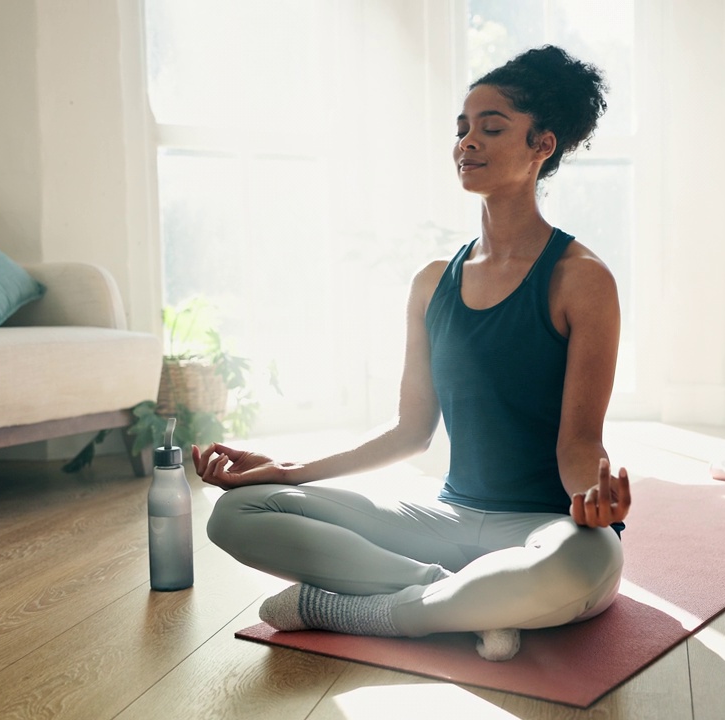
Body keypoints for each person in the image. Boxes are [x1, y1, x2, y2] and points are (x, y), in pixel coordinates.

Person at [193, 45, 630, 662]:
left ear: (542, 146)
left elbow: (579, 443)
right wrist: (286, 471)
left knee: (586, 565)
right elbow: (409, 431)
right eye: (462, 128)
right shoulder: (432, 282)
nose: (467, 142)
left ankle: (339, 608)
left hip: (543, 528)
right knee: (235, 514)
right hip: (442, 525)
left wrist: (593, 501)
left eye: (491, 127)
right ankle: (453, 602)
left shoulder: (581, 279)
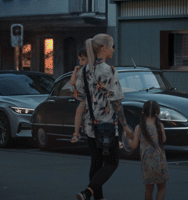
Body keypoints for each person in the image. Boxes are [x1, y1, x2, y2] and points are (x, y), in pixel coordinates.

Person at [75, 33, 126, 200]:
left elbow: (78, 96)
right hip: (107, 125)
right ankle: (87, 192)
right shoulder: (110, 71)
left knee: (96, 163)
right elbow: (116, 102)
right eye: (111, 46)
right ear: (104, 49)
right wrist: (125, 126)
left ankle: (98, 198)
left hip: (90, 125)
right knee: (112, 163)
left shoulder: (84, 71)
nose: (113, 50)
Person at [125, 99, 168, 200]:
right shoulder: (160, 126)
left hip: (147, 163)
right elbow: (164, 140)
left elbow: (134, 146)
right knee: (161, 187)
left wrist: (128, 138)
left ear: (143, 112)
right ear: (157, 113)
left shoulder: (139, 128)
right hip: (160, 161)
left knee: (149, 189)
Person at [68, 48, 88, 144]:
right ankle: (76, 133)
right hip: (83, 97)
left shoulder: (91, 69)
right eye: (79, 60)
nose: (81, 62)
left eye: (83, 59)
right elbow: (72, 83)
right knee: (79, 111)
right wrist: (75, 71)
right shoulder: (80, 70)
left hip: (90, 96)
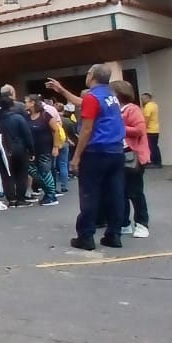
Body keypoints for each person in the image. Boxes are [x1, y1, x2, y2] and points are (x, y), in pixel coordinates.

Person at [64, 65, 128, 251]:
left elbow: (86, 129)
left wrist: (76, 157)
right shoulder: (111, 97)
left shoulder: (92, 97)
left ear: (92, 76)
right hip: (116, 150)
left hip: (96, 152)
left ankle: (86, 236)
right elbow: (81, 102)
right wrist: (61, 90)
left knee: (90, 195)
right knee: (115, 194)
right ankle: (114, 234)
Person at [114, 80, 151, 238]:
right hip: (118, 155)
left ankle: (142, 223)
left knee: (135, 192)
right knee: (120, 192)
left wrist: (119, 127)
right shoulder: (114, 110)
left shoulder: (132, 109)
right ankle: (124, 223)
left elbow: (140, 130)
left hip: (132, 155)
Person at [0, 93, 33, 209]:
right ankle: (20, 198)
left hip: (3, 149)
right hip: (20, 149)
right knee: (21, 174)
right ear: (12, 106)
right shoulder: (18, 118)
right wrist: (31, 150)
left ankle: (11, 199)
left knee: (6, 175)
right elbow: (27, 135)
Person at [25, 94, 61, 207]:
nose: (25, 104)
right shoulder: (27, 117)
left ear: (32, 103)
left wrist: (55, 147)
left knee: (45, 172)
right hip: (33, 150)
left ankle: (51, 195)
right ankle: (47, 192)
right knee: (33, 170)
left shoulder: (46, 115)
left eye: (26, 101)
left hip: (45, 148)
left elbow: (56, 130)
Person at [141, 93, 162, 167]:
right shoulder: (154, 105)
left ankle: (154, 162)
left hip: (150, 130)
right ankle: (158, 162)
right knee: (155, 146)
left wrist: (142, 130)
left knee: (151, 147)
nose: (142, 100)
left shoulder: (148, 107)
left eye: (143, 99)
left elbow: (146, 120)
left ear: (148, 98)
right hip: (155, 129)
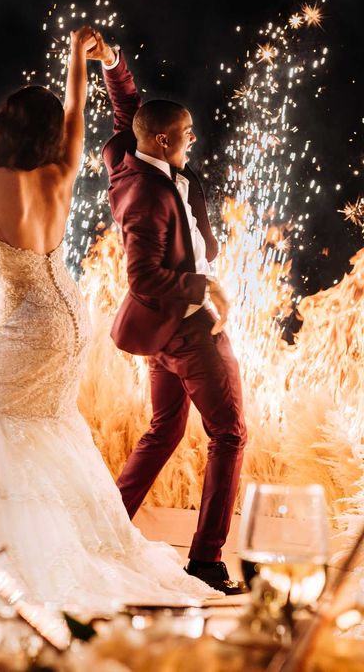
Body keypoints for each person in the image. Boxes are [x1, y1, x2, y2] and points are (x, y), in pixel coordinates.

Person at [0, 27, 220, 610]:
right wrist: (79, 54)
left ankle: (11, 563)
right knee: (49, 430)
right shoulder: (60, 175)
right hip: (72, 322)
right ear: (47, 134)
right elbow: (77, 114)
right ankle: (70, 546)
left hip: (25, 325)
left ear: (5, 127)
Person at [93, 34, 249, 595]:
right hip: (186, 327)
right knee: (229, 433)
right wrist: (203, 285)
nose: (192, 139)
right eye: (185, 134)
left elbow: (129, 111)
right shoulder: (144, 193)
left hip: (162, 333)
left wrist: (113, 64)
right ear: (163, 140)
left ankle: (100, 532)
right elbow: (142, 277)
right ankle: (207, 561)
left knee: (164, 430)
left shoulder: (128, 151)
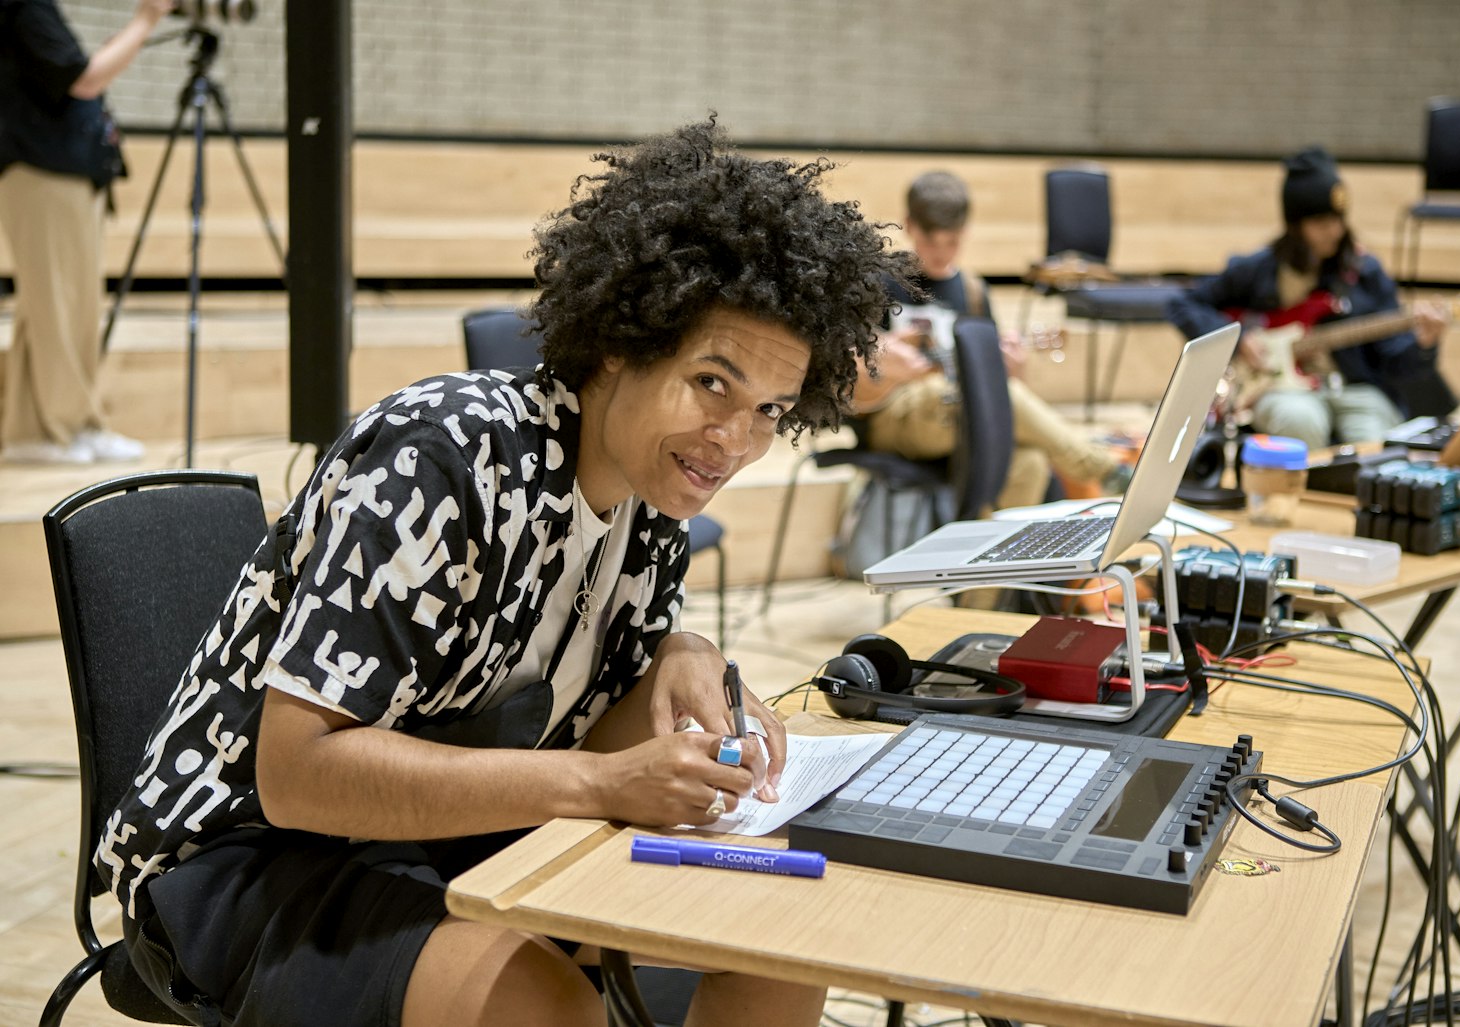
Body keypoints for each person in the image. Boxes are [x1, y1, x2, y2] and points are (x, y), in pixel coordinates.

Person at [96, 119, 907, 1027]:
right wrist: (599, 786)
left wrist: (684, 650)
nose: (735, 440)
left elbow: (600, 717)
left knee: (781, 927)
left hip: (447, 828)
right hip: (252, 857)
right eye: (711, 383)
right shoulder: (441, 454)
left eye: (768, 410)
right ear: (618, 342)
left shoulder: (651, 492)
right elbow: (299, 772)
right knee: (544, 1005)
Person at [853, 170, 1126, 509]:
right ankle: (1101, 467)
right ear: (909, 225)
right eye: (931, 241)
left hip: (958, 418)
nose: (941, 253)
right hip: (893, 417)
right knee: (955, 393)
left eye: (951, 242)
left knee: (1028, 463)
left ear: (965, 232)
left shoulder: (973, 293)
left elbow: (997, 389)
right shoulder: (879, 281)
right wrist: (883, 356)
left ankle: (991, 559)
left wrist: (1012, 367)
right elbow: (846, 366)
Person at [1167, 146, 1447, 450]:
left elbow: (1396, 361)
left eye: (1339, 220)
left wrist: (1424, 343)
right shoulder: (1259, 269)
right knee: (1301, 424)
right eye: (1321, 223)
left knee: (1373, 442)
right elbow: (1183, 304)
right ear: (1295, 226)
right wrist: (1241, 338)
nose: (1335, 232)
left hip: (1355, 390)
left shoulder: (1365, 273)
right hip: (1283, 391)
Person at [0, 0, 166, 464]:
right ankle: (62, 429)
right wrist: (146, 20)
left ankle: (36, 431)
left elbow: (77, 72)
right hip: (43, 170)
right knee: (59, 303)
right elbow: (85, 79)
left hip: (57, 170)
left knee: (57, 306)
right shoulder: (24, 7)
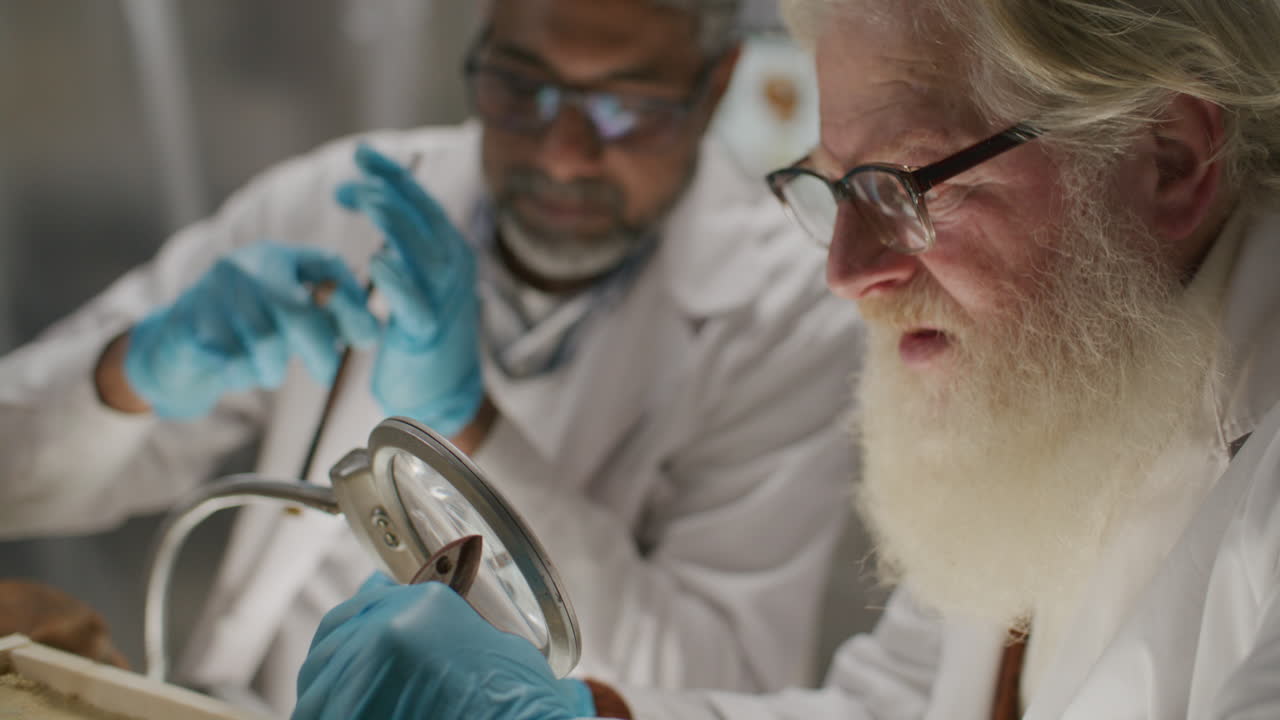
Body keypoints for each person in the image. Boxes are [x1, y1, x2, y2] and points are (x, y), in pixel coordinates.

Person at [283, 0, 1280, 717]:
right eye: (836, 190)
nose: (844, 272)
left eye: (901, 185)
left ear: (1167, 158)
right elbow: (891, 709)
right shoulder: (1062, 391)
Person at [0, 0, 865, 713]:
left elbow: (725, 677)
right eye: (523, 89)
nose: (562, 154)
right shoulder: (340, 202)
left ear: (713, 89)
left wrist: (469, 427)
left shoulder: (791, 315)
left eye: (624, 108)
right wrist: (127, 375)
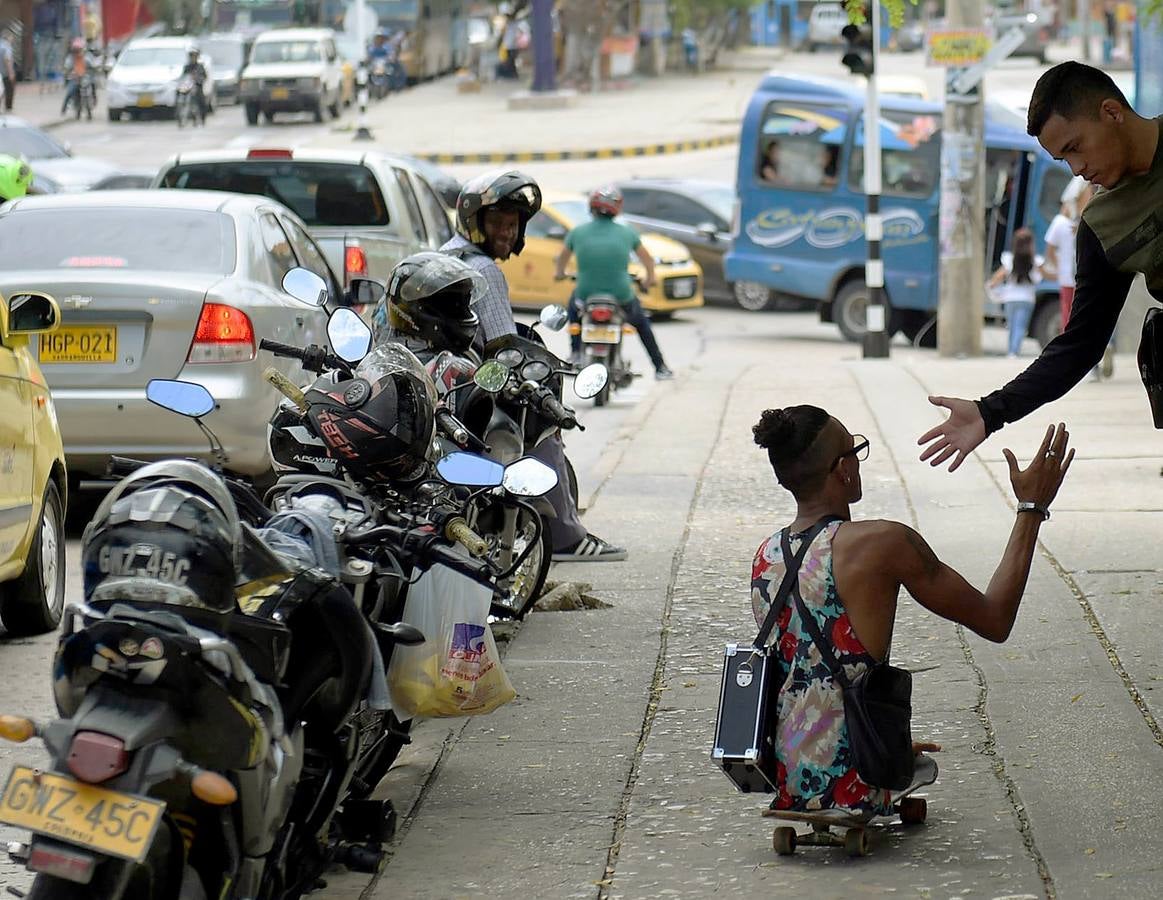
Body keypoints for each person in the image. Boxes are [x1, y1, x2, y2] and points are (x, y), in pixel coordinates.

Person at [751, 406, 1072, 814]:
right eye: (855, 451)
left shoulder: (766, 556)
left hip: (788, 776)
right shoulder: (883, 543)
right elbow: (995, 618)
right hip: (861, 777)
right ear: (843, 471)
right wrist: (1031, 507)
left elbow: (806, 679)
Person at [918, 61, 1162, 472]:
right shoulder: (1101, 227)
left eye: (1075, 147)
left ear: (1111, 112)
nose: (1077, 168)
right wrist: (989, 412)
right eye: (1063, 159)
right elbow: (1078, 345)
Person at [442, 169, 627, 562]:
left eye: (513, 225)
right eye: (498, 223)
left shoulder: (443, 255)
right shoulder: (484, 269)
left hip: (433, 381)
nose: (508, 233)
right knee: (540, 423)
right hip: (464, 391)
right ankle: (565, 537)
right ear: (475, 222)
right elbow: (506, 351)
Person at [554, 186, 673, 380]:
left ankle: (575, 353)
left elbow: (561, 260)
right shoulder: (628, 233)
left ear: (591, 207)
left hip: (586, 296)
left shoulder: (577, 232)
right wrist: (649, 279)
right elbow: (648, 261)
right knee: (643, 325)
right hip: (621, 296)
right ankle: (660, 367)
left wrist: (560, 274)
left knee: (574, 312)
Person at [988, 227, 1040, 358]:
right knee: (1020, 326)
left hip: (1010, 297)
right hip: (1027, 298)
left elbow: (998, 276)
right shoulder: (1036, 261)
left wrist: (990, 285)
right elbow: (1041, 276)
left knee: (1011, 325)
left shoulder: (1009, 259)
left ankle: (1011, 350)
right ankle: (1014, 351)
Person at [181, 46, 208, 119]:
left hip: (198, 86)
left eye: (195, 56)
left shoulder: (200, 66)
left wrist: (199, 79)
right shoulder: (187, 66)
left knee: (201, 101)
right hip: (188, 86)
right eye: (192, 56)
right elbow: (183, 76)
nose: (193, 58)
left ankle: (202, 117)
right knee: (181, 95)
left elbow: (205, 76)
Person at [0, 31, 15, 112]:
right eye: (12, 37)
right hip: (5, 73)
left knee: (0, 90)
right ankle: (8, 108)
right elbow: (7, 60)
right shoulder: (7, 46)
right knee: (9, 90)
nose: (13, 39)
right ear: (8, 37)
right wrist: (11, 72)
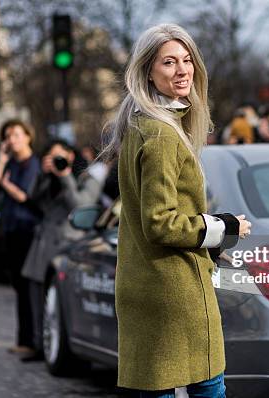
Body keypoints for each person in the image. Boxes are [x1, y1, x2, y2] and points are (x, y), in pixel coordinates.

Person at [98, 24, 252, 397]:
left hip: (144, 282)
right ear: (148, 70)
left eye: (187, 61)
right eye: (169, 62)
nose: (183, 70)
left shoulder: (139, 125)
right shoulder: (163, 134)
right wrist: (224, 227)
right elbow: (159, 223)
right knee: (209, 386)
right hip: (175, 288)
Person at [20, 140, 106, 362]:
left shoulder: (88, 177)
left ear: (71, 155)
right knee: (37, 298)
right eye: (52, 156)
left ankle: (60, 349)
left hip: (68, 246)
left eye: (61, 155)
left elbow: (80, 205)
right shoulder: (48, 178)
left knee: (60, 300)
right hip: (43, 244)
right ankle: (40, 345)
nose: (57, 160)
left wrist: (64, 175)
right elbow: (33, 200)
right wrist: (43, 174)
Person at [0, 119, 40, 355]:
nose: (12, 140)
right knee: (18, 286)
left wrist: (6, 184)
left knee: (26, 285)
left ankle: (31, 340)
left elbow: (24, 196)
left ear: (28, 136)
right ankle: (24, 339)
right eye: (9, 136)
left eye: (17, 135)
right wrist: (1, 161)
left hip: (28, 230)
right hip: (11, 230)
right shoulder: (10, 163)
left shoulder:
---------------
** Work request **
Print everything from the line with "left wrist: (55, 147)" down to the line with "left eye: (1339, 220)" in the entries above, both lines included and nothing more, without the pictures.

** Result below **
left wrist: (55, 147)
left knee: (45, 172)
right hip: (33, 150)
left ankle: (51, 195)
right ankle: (47, 192)
right knee: (33, 170)
left shoulder: (46, 115)
left eye: (26, 101)
left hip: (45, 148)
left elbow: (56, 130)
Person at [141, 93, 162, 167]:
right shoulder: (154, 105)
left ankle: (154, 162)
left hip: (150, 130)
right ankle: (158, 162)
right knee: (155, 146)
left wrist: (142, 130)
left knee: (151, 147)
nose: (142, 100)
left shoulder: (148, 107)
left eye: (143, 99)
left elbow: (146, 120)
left ear: (148, 98)
right hip: (155, 129)
Body keypoints for each person in the image. Boxes are [x1, y1, x2, y2] and points are (x, y), in pixel coordinates.

Person at [0, 27, 220, 610]:
right wrist: (79, 54)
left ankle: (11, 563)
right knee: (49, 430)
right shoulder: (60, 175)
right hip: (72, 322)
right ear: (47, 134)
right elbow: (77, 114)
right ankle: (70, 546)
left hip: (25, 325)
left ear: (5, 127)
Person at [93, 34, 249, 595]:
right hip: (186, 327)
right knee: (229, 433)
right wrist: (203, 285)
nose: (192, 139)
right eye: (185, 134)
left elbow: (129, 111)
right shoulder: (144, 193)
left hip: (162, 333)
left wrist: (113, 64)
right ear: (163, 140)
left ankle: (100, 532)
right elbow: (142, 277)
right ankle: (207, 561)
left knee: (164, 430)
left shoulder: (128, 151)
Body keypoints for each person in the image. Boxes are [x1, y1, x2, y2] and points are (x, y), in pixel coordinates.

Person at [96, 119, 907, 1027]:
right wrist: (599, 786)
left wrist: (684, 650)
nose: (735, 440)
left elbow: (600, 717)
left knee: (781, 927)
left hip: (447, 828)
right hip: (252, 857)
right eye: (711, 383)
right shoulder: (441, 454)
left eye: (768, 410)
right ear: (618, 342)
left shoulder: (651, 492)
right elbow: (299, 772)
right knee: (544, 1005)
Person at [853, 170, 1126, 509]:
right ankle: (1101, 467)
right ear: (909, 225)
right eye: (931, 241)
left hip: (958, 418)
nose: (941, 253)
right hip: (893, 417)
right knee: (955, 393)
left eye: (951, 242)
left knee: (1028, 463)
left ear: (965, 232)
left shoulder: (973, 293)
left elbow: (997, 389)
right shoulder: (879, 281)
right wrist: (883, 356)
left ankle: (991, 559)
left wrist: (1012, 367)
right elbow: (846, 366)
Person at [1167, 146, 1447, 450]:
left elbow: (1396, 361)
left eye: (1339, 220)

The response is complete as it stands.